Porridge or Steak?:
Let’s imagine, it is cold and raining outside; and you have just arrived to a big meeting. You spotted some of the participants sneezing, coughing and blowing their noses; and you have a bit of shiver on your back and a slight headache. Now, you fear that you may be coming down with a cold too… You want to go home, get warm, eat a nourishing food and have a good rest. What would you eat then to get yourself to feel stronger…a simple porridge or a lean steak?
Immune Cells’ Patrol at Their Best:
When you are coming down with a cold, what you eat may decide which way you go with the cold, either get better or feel more sick, says Dr. Tei. Some of you may think that a steak can give you the extra stamina you need to sail through this period. However, the better choice would be a simple rice porridge with grated ginger and a pickled plum, Umeboshi in Japanese. Also, something hot and lightly seasoned, such as a chicken soup, would be another great choice. An important thing is that you don’t want to burden your digestive system particularly when you are feeling vulnerable as in the beginning stage of a cold.
Now, scientists know that 60 ~ 70 % of immune cells are in the intestines. So if you burden the intestines with a large quantity of heavy foods, the immune cells will be “glued to” the intestinal walls and won’t be able to support the rest of the body. When viruses are entering the body, you need those immune cells to get out there within the whole body and fight against the viruses. Therefore, when you feel like you are catching a cold, it is more important to eat light, keep the body warm and for you to be well rested. In this way, a parasympathetic (branch of the autonomic) nervous system becomes activated and your immune power goes up…giving you a better chance of feeling better soon.

......

Work order: Copy out the passage on eating when a cold is coming on, everything from "Immune Cells’ Patrol" down to "stage of a cold.".

......

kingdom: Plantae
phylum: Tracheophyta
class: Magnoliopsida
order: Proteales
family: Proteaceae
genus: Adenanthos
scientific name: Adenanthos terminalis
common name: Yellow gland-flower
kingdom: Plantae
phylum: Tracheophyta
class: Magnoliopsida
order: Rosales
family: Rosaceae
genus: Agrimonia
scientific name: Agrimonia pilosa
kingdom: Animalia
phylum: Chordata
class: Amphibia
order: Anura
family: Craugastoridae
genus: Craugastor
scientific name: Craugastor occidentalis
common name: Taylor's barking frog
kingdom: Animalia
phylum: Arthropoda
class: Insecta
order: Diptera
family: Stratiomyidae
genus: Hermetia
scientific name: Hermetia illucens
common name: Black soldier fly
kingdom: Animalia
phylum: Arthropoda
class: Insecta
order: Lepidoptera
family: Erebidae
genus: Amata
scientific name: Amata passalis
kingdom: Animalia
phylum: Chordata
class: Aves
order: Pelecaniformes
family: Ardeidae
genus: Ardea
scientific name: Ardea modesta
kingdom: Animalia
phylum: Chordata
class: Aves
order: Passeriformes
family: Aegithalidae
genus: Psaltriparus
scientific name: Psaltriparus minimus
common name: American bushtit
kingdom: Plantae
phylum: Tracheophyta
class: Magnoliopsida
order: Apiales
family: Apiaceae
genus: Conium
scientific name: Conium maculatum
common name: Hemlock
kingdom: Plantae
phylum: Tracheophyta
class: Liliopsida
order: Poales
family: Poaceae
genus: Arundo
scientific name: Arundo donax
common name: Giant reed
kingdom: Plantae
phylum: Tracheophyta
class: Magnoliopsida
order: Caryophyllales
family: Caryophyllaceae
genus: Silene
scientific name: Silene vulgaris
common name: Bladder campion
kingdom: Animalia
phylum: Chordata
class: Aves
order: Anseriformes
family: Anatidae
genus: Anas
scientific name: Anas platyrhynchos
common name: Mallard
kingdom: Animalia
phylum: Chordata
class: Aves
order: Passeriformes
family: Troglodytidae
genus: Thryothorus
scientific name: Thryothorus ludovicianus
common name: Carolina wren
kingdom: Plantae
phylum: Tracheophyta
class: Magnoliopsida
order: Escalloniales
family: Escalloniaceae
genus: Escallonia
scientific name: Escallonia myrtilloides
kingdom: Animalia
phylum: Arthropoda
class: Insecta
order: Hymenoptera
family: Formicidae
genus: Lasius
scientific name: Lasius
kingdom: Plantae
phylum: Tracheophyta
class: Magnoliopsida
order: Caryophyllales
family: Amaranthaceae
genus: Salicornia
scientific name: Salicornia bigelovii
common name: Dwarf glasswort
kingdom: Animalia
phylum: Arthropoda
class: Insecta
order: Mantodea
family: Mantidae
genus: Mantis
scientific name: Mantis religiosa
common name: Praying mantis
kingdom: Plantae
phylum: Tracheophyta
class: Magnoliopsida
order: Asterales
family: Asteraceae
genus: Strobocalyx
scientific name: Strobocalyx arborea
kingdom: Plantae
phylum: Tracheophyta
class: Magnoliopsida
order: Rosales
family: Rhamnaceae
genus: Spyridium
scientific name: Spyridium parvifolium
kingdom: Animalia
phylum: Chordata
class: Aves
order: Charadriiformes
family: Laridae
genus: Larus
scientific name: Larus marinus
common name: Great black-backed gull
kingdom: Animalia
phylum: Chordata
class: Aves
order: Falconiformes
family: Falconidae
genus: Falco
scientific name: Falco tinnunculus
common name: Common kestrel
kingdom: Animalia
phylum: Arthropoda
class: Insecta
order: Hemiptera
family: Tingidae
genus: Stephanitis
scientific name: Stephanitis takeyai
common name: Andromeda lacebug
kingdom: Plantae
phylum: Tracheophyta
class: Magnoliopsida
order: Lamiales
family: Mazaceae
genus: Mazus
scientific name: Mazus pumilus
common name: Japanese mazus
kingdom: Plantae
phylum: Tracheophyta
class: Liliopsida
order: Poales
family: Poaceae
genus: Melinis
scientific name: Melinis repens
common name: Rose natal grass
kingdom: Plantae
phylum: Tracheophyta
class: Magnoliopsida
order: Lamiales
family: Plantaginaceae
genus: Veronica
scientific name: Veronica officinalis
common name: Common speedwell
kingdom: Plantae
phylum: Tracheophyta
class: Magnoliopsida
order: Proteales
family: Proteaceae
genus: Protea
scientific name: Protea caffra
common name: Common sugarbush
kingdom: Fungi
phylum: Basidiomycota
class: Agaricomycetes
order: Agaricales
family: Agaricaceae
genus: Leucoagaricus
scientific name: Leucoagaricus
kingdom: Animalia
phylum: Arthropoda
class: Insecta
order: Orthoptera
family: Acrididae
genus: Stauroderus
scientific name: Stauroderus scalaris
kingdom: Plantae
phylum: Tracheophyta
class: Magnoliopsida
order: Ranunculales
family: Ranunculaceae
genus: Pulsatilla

......

Output for this task:
Immune Cells’ Patrol at Their Best:
When you are coming down with a cold, what you eat may decide which way you go with the cold, either get better or feel more sick, says Dr. Tei. Some of you may think that a steak can give you the extra stamina you need to sail through this period. However, the better choice would be a simple rice porridge with grated ginger and a pickled plum, Umeboshi in Japanese. Also, something hot and lightly seasoned, such as a chicken soup, would be another great choice. An important thing is that you don’t want to burden your digestive system particularly when you are feeling vulnerable as in the beginning stage of a cold.